Major Hazelton

No. 49
- Position: Defensive back

Personal information
- Born: September 19, 1943 Bartow, Florida, U.S.
- Died: December 3, 2023 (aged 80) Chicago, Illinois, U.S.
- Listed height: 6 ft 1 in (1.85 m)
- Listed weight: 185 lb (84 kg)

Career information
- High school: Bartow
- College: Florida A&M (1964-1967)
- NFL draft: 1968: 3rd round, 57th overall pick

Career history
- Chicago Bears (1968–1969); New Orleans Saints (1970);

Career NFL statistics
- Fumble recoveries: 2
- Stats at Pro Football Reference

= Major Hazelton =

American football player (1943–2023)

Major Floyd "Stick" Hazelton (September 19, 1943 – December 3, 2023) was a professional football player. He played for the Chicago Bears after being drafted from FAMU where he was a football and track star. He went to Union Academy, a high school for African Americans in Bartow, Florida established during the segregation era. The school produced several star FAMU and NFL players, especially during its Claude Woodruff coaching era.

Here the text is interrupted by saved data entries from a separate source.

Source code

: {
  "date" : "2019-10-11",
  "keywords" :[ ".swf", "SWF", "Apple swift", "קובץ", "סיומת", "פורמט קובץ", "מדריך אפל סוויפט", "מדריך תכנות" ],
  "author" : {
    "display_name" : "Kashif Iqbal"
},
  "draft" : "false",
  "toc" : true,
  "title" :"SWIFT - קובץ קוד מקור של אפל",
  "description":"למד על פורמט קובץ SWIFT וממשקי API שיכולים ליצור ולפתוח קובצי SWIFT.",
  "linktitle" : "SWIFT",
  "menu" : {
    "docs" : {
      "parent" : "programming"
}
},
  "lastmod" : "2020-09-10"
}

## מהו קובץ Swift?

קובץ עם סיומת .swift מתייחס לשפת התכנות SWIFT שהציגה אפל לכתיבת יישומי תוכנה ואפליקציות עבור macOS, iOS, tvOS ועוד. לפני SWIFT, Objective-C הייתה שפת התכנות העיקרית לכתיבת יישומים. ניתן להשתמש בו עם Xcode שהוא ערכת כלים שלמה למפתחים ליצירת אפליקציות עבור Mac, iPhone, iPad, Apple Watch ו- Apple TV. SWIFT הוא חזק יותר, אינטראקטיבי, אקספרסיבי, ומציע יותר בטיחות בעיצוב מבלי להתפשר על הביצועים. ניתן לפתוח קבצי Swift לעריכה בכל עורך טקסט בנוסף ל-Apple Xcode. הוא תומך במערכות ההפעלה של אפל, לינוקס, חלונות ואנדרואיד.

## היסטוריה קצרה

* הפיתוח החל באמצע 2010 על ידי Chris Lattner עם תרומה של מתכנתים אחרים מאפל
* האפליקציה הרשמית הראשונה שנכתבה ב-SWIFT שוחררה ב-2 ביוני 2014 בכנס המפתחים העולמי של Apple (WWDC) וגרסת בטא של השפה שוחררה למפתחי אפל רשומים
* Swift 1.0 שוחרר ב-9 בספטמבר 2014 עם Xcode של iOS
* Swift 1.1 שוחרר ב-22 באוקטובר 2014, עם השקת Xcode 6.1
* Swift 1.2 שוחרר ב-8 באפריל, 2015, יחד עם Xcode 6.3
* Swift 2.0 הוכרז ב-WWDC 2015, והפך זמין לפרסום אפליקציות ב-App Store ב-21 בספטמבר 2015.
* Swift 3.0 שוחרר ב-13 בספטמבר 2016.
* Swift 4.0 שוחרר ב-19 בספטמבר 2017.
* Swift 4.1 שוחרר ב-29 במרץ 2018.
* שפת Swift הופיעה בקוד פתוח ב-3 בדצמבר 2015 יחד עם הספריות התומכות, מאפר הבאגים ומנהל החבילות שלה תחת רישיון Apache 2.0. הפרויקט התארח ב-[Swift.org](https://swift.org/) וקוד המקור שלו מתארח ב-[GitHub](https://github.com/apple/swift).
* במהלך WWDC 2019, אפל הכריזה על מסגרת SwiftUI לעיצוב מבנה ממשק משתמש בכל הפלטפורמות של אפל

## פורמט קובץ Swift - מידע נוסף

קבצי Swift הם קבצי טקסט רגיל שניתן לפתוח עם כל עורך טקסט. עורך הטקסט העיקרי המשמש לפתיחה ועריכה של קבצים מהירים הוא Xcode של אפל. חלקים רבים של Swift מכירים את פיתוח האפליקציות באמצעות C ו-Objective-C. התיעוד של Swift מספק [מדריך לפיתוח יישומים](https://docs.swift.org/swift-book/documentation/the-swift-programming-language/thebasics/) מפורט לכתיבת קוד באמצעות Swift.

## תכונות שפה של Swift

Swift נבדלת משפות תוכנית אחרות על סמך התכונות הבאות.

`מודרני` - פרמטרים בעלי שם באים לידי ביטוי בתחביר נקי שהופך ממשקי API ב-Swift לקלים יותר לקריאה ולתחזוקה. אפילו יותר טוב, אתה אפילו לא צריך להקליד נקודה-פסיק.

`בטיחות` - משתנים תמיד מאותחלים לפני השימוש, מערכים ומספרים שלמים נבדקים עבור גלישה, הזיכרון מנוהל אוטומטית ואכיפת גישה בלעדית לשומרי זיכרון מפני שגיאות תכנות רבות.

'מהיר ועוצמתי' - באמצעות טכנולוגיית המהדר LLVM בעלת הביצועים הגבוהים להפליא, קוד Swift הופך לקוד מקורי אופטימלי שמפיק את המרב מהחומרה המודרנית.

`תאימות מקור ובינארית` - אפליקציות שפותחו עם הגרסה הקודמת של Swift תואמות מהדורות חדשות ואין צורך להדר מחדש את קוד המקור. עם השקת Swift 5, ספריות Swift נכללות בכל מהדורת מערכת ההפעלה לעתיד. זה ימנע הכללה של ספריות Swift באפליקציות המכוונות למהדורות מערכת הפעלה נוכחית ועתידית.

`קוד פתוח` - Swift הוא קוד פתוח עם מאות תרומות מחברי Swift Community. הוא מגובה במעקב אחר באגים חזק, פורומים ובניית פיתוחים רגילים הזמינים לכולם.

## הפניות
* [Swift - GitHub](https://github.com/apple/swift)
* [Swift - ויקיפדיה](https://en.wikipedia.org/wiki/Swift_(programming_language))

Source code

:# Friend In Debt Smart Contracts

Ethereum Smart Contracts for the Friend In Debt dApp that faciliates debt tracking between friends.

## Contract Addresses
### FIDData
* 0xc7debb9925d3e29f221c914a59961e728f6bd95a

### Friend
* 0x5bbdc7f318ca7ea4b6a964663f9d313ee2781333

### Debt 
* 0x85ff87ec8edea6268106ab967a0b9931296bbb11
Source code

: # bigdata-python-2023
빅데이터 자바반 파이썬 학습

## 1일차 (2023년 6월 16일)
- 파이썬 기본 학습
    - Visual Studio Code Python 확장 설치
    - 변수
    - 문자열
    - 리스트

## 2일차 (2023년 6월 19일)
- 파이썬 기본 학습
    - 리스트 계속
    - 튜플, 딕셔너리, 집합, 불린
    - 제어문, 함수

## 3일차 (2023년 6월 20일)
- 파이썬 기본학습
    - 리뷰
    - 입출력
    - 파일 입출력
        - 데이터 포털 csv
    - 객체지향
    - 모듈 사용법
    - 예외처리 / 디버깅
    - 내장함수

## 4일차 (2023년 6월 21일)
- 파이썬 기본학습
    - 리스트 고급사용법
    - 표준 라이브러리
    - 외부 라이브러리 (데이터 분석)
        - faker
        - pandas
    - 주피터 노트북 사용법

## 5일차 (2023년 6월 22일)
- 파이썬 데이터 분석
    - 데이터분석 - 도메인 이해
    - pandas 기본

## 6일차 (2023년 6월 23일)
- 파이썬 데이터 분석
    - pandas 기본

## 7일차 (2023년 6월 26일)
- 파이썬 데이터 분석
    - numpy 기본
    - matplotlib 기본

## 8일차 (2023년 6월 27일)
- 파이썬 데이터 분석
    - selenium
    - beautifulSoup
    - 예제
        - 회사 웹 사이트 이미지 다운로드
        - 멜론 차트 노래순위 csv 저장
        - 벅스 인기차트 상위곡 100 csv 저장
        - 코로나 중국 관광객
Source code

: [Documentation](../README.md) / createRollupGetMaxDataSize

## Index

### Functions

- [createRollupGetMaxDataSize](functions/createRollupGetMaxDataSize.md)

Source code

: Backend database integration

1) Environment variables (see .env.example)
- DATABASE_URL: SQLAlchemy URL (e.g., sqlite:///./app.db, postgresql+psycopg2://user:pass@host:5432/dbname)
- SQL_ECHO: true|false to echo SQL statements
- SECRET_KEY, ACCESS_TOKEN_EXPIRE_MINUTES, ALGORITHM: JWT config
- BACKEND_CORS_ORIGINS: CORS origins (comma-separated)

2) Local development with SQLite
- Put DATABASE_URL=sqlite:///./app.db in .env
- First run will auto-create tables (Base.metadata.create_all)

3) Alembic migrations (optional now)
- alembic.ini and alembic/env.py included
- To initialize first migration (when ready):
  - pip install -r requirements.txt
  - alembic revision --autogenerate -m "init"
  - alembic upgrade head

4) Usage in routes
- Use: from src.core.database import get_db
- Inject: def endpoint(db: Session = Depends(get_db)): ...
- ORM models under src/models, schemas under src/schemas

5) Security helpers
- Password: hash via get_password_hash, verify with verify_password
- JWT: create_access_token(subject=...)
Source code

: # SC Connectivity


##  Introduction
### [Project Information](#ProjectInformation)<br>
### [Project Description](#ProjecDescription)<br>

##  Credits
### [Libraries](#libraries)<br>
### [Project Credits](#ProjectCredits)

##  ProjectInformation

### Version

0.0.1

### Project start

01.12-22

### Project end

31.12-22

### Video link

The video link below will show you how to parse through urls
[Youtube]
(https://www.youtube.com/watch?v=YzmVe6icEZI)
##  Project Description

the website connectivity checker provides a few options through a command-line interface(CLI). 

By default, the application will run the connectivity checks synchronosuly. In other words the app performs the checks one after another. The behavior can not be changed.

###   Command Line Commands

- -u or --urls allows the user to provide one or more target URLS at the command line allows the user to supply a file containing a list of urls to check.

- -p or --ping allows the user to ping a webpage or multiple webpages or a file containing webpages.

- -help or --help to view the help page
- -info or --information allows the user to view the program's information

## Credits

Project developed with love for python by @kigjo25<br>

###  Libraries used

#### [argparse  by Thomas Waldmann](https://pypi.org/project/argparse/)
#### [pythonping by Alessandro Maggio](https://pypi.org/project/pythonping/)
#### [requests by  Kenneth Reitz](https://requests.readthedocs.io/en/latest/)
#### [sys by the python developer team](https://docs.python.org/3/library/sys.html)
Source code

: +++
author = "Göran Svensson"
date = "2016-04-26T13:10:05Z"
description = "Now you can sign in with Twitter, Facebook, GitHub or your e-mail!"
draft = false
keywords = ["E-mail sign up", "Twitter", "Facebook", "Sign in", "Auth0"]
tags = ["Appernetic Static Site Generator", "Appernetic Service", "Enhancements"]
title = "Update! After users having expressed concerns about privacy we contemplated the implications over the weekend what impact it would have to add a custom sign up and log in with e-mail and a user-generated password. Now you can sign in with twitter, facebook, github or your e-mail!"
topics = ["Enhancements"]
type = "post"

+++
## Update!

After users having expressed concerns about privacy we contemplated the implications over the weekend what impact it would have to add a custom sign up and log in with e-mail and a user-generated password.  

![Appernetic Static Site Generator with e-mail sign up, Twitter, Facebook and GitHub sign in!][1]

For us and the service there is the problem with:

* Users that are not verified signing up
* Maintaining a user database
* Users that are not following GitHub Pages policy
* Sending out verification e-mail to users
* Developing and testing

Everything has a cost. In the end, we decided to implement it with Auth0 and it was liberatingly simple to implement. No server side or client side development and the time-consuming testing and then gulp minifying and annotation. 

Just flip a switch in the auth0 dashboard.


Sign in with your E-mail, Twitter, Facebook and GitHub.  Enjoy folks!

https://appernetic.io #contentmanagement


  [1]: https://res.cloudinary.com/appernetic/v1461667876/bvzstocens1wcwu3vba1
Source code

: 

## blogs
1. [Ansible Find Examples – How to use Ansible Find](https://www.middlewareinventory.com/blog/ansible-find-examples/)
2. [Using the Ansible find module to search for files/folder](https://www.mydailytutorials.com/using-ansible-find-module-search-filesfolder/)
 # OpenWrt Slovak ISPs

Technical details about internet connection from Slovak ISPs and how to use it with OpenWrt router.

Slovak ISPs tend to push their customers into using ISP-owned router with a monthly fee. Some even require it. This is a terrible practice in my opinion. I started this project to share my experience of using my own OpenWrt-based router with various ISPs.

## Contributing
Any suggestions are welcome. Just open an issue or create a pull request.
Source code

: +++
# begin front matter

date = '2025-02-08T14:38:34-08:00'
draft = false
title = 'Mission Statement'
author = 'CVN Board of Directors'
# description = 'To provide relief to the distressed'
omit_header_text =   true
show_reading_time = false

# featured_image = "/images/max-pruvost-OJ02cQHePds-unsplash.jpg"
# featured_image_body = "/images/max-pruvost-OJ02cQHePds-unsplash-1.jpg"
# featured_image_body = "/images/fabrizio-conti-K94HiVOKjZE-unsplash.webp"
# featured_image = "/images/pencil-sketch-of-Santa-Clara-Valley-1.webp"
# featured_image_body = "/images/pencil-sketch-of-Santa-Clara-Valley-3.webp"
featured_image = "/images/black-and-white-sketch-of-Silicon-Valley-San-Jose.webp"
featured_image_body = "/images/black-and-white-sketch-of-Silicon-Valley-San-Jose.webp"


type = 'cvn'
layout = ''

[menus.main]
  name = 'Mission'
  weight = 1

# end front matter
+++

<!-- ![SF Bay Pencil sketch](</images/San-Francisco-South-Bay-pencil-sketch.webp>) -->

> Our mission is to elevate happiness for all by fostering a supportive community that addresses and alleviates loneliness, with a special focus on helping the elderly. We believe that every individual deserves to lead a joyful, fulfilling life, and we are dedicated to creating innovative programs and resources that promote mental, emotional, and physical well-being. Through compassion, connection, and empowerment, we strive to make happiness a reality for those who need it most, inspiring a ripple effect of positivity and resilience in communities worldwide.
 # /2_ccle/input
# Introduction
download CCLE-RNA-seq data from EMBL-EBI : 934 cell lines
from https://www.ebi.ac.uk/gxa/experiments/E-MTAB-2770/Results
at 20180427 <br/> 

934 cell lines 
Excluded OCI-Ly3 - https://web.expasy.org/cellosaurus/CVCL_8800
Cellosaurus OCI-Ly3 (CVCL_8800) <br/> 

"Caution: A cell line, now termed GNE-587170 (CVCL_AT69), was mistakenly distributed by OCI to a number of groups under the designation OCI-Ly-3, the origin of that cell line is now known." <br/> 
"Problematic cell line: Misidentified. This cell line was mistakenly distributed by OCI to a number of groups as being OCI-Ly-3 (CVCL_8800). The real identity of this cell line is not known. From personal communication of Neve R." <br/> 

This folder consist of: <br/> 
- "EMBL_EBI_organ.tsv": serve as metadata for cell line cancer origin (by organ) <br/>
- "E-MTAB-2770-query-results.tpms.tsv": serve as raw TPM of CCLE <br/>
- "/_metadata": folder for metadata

In college, he played football under legendary coach, Alonzo A. S. Gaither. He earned All-American honors as a defensive back in 1966 and 1967. In addition to football, Hazelton was a star track athlete and was a member of Florida A&M University's 4x100 relay team that won this event three years in a row (1966–68) at the Penn Relays. He is a member of Florida A&M University's Hall of Fame in both football and track and field.

Hazelton played professionally as a 6'2" defensive back after being drafted by the Chicago Bears in the third round (57th overall) during the 1968 NFL/AFL draft. He played in 26 NFL games, starting in two.

He died on December 3, 2023, at the age of 80 in Chicago.